> Using the information:
1 > Please reproduce the part of the gradient-checking passage starting with "f_minus = (output_minus" and going on through "flat_input_grads = numerical_input_grad.flatten()".
2 > Resume the gradient-checking passage after its final line, carrying it forward from that point.

> Passage shown:
Finally, we know that $y$ is a one-hot encoded vector, $y_i$ is zero everywhere except at the correct class, so the sum collapses to:

\boxed{\frac{\partial L}{\partial x_i} = \text{softmax}(x)_i - y_i}

Evaluating Gradients: Numerical Gradient Checking

While we’ve derived the gradients for common operations, it’s crucial to validate our implementations. One way to do this is by comparing the analytical gradients with numerical approximations. Numerical gradient checking is a technique to verify the correctness of our gradients by approximating them using finite differences.

The central difference formula approximates the gradient of a function $f$ at a point $x$ by evaluating the function at two nearby points $x + \epsilon$ and $x - \epsilon$ :

\frac{\partial f}{\partial x} \approx \frac{f(x + \epsilon) - f(x - \epsilon)}{2\epsilon}

By comparing the analytical gradients with numerical approximations, we can catch errors in our implementations and ensure that our models are learning correctly.

Here’s a simple implementation of gradient checking for any layer implementing the Layer protocol (which you’ll see in the next section):

import torch
from activations import ReLU, SigmoidLayer, SoftmaxLayer, TanhLayer
from layers import Layer, Linear


def eval_numerical_gradients(
    layer: Layer,
    x: torch.Tensor,
    epsilon: float = 1e-6,
    tolerance: float = 1e-5,
):
    print(f"Evaluating grads for: {type(layer).__name__}")
    # Store original parameters
    original_params = [p.data.clone() for p in layer.parameters()]

    # Compute the analytical gradients
    output = layer.forward(x)
    dout = torch.rand_like(output)
    dx = layer.backward(dout)

    analytical_grads = [
        p.grad.data.clone() for p in layer.parameters() if p.grad is not None
    ]
    analytical_input_grad = dx.clone()

    # Compute numerical gradients
    numerical_grads = []
    for i, params in enumerate(layer.parameters()):
        param_grad = torch.zeros_like(params)

        flat_params = params.flatten()
        flat_grads = param_grad.flatten()
        for i in range(params.numel()):
            orig_val = flat_params.data[i].clone()

            # Compute f(x + epsilon)
            flat_params.data[i] = orig_val + epsilon
            output_plus = layer.forward(x)
            f_plus = (output_plus * dout).sum()

            # Compute f(x - epsilon)
            flat_params.data[i] = orig_val - epsilon
            output_minus = layer.forward(x)
            f_minus = (output_minus * dout).sum()

            # Compute numerical gradient
            flat_grads.data[i] = (f_plus - f_minus) / (2 * epsilon)

            # Restore original value
            flat_params.data[i] = orig_val

        numerical_grads.append(param_grad)

    numerical_input_grad = torch.zeros_like(dx)
    flat_x = x.flatten()
    flat_input_grads = numerical_input_grad.flatten()
    for i in range(x.numel()):
        orig_val = flat_x.data[i].clone()

        # Compute f(x + epsilon)
        flat_x.data[i] = orig_val + epsilon
        output_plus = layer.forward(x)

Excerpts from a dataset:
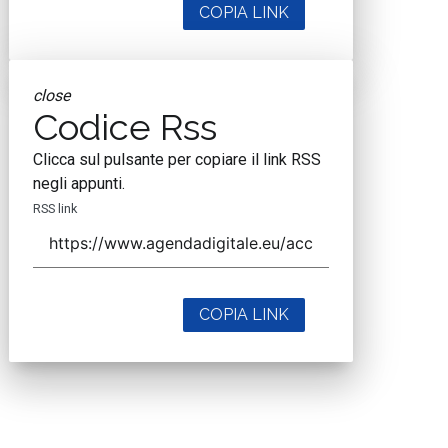
COPIA LINK
close
Codice Rss
Clicca sul pulsante per copiare il link RSS
negli appunti.
RSS link
COPIA LINK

> Outputs by task:
1 >
f_minus = (output_minus * dout).sum()

            # Compute numerical gradient
            flat_grads.data[i] = (f_plus - f_minus) / (2 * epsilon)

            # Restore original value
            flat_params.data[i] = orig_val

        numerical_grads.append(param_grad)

    numerical_input_grad = torch.zeros_like(dx)
    flat_x = x.flatten()
    flat_input_grads = numerical_input_grad.flatten()

2 >
        f_plus = (output_plus * dout).sum()

        # Compute f(x - epsilon)
        flat_x.data[i] = orig_val - epsilon
        output_minus = layer.forward(x)
        f_minus = (output_minus * dout).sum()

        # Compute numerical gradient
        flat_input_grads.data[i] = (f_plus - f_minus) / (2 * epsilon)
        flat_x.data[i] = orig_val

    # Compare analytical and numerical gradients
    for i, (analytical, numerical) in enumerate(zip(analytical_grads, numerical_grads)):
        diff = torch.abs(analytical - numerical).max().item()
        print(f"Max difference for parameter {i}: {diff}")
        print(f"Relative error: {relative_error(analytical, numerical)}")
        assert (
            diff < tolerance
        ), f"Gradient check failed for parameter {i}. Max difference: {diff}"
    # Compare analytical and numerical gradients for input

    input_diff = torch.abs(analytical_input_grad - numerical_input_grad).max().item()
    print(f"Max difference for input: {input_diff}")
    print(
        f"Relative error for input: {relative_error(analytical_input_grad, numerical_input_grad)}"
    )
    assert (
        input_diff < tolerance
    ), f"Gradient check failed for input. Max difference: {input_diff}"

    # Restore original parameters
    for param, original in zip(layer.parameters(), original_params):
        param.data.copy_(original)

    print("Gradient check passed!")


def relative_error(a: torch.Tensor, b: torch.Tensor, eps: float = 1e-11):
    return (torch.abs(a - b) / (torch.abs(a) + torch.abs(b) + eps)).mean()


if __name__ == "__main__":
    # For the Linear layer
    dtype = torch.float64
    linear = Linear(10, 5).to(dtype=dtype)
    x_linear = torch.randn(32, 10, dtype=dtype)
    eval_numerical_gradients(linear, x_linear)

    relu = ReLU()
    x_relu = torch.randn(32, 10, dtype=dtype)
    eval_numerical_gradients(relu, x_relu)

    x = torch.randn(32, 10, dtype=dtype)
    eval_numerical_gradients(SigmoidLayer(), x)

    x = torch.randn(32, 10, dtype=dtype)
    eval_numerical_gradients(SoftmaxLayer(), x)

    x = torch.randn(32, 10, dtype=dtype)
    eval_numerical_gradients(TanhLayer(), x)

Putting it all together: Training a small MLP on MNIST

Now that we have all the building blocks in place, let’s put them together to train a simple multi-layer perceptron (MLP) on the MNIST dataset. This classic computer vision task involves classifying 28x28 grayscale images of handwritten digits (0-9).

Our MLP will consist of multiple linear layers with ReLU activations between them, followed by a final linear layer that outputs logits for each of the 10 digit classes. We’ll use cross-entropy loss and stochastic gradient descent (SGD) for optimization.

The training loop follows these key steps:

Forward pass through the network to get predictions
Calculate loss using cross-entropy
Backward pass to compute gradients
Update parameters using SGD
Repeat!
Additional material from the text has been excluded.